20th anniversary edition lp and digital bonus tracks
| No. | Title | Length |
|---|---|---|
| 12. | "Save Me" | 3:28 |
| 13. | "One Day Remains" (Live at Phase One Studios, Toronto, CA / March 28, 2005) | 3:58 |
| 14. | "Burn it Down" (Live at Phase One Studios, Toronto, CA / March 28, 2005) | 5:51 |
| 15. | "Open Your Eyes" (Live at Phase One Studios, Toronto, CA / March 28, 2005) | 6:02 |
| 16. | "Broken Wings" (Live at Phase One Studios, Toronto, CA / March 28, 2005) | 5:08 |
| 17. | "Metalingus" (Live at Phase One Studios, Toronto, CA / March 28, 2005) | 4:15 |

==Track information==
==="Metalingus"===
Although never released as a single, "Metalingus" is one of Alter Bridge's most popular songs and is a live staple. The song has been used by professional wrestler and WWE Hall of Famer Adam "Edge" Copeland as his entrance theme in WWE from 2004 onward. From March to June 2022, he changed his entrance theme to another Alter Bridge song, "The Other Side", which would later be the entrance music for The Judgment Day stable after Edge was removed from the group. He continued to use "Metalingus" once more after returning at SummerSlam 2022 and after joining All Elite Wrestling (AEW) in October 2023.

==="In Loving Memory"===
Like "Metalingus", "In Loving Memory" was never released as a single, though it is one of the band's most popular songs among fans. On November 5, 2008 in Glasgow, an electric version of the song was performed for the first time, and has since become a regular feature in their live shows.

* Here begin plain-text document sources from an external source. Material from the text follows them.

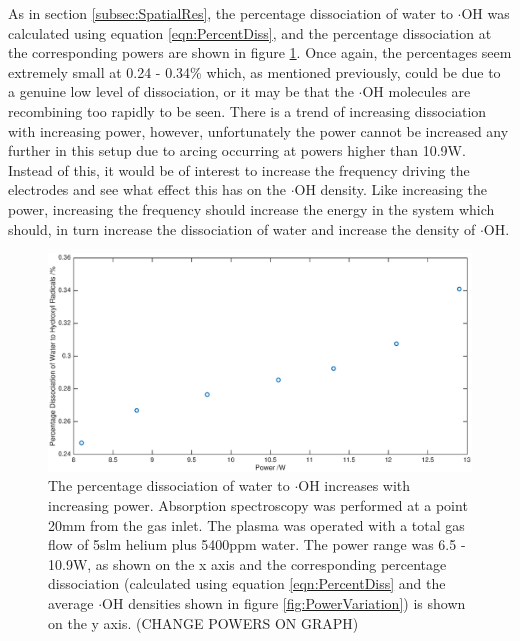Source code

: \documentclass[11pt, oneside]{article}   	%
\begin{document}
As in section \ref{subsec:SpatialRes}, the percentage dissociation of water to $\cdot$OH was calculated using equation \ref{eqn:PercentDiss}, and the percentage dissociation at the corresponding powers are shown in figure \ref{fig:PowerDissociation}.
Once again, the percentages seem extremely small at 0.24 - 0.34\% which, as mentioned previously, could be due to a genuine low level of dissociation, or it may be that the $\cdot$OH molecules are recombining too rapidly to be seen.
There is a trend of increasing dissociation with increasing power, however, unfortunately the power cannot be increased any further in this setup due to arcing occurring at powers higher than 10.9W.
Instead of this, it would be of interest to increase the frequency driving the electrodes and see what effect this has on the $\cdot$OH density.
Like increasing the power, increasing the frequency should increase the energy in the system which should, in turn increase the dissociation of water and increase the density of $\cdot$OH.

\begin{figure}
    \centering
    \includegraphics[width=\textwidth]{Figures/PowerDissociation.eps}
    \caption{The percentage dissociation of water to $\cdot$OH increases with increasing power. Absorption spectroscopy was performed at a point 20mm from the gas inlet. The plasma was operated with a total gas flow of 5slm helium plus 5400ppm water. The power range was 6.5 - 10.9W, as shown on the x axis and the corresponding percentage dissociation (calculated using equation \ref{eqn:PercentDiss} and the average $\cdot$OH densities shown in figure \ref{fig:PowerVariation}) is shown on the y axis. (CHANGE POWERS ON GRAPH)}
    \label{fig:PowerDissociation}
\end{figure}
\end{document}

Mark Tremonti wrote the song about the death of his mother, Mary Elizabeth Tremonti, who died in 2002. In an interview he said: "There are a lot of themes on this record that are very personal, for example 'In Loving Memory' is about my mother who recently passed away. In terms of purely personal significance, you cannot get any deeper than that. It is definitely a sad song."

==Personnel==

Alter Bridge
- Myles Kennedy – lead vocals
- Mark Tremonti – guitars, backing vocals
- Brian Marshall – bass
- Scott Phillips – drums

Additional personnel
- Ben Grosse – production, recording, mixing
- Alter Bridge – co-production, arrangements
- Blumpy – digital engineering and editing, keyboards and programming
- Jamie Muhoberac – keyboards and programming
- Adam Barber – digital engineering and editing
- Shilpa Patel – additional editing and tech support
- Jack Odom and Shaun Evans – recording assistants
- Paul Pavao and Chuck Bailey – mixing and additional recording assistants
- David Campbell – string arrangements on "In Loving Memory" and "The End Is Here"
- Tony Adams – drum tech
- Ernie Hudson – guitar tech
- Tom Baker – mastering at Precision Mastering, Hollywood, CA

- Management
- Diana Meltzer – A&R
- Gregg Wattenberg – A&R-Wind-up production supervision
- Chipper – A&R administration
- Jeff Hanson, Jeff Cameron and Randy Dease (JHMP/Bombtrax Management) – management
- Ken Fermaglich and Neil Warnock (The Agency Group – New York & London) – booking agents
- Garry Whitfield and Dave Johnson (Whitfield and Johnson/Temp CFO, Inc.) – business management
- Jim Zumwalt and Orville Almon (Zumwalt, Almon & Hayes) and Mark Passler (Akerman Senterfitt) – legal representation
- Lisa C. Socransky and Brian McClain – additional legal representation
- Andrew Weiss (Lighthouse Touring) – management
- Thom Trumbo (Moir/Marie Entertainment) – producer management and coordination

- Artwork
- Daniel Tremonti (Core 12) – art direction and design, photography
- Pat Costa – photography
- Pamela Littky – band photography

==Charts==

| Chart (2004) | Peak position |
|---|---|
| Australian Albums (ARIA) | 37 |
| Dutch Albums (Album Top 100) | 56 |
| German Albums (Offizielle Top 100) | 61 |
| New Zealand Albums (RMNZ) | 25 |
| Scottish Albums (OCC) | 90 |
| Swiss Albums (Schweizer Hitparade) | 54 |
| UK Albums (OCC) | 102 |
| Uk Rock & Metal Albums (OCC) | 7 |
| US Billboard 200 | 5 |

==Certifications==

| Region | Certification | Certified units/sales |
| United Kingdom (BPI) | Gold | 100,000^{‡} |
| United States (RIAA) | Gold | 500,000^{^} |
^{^} Shipments figures based on certification alone. ^{‡} Sales+streaming figures based on certification alone.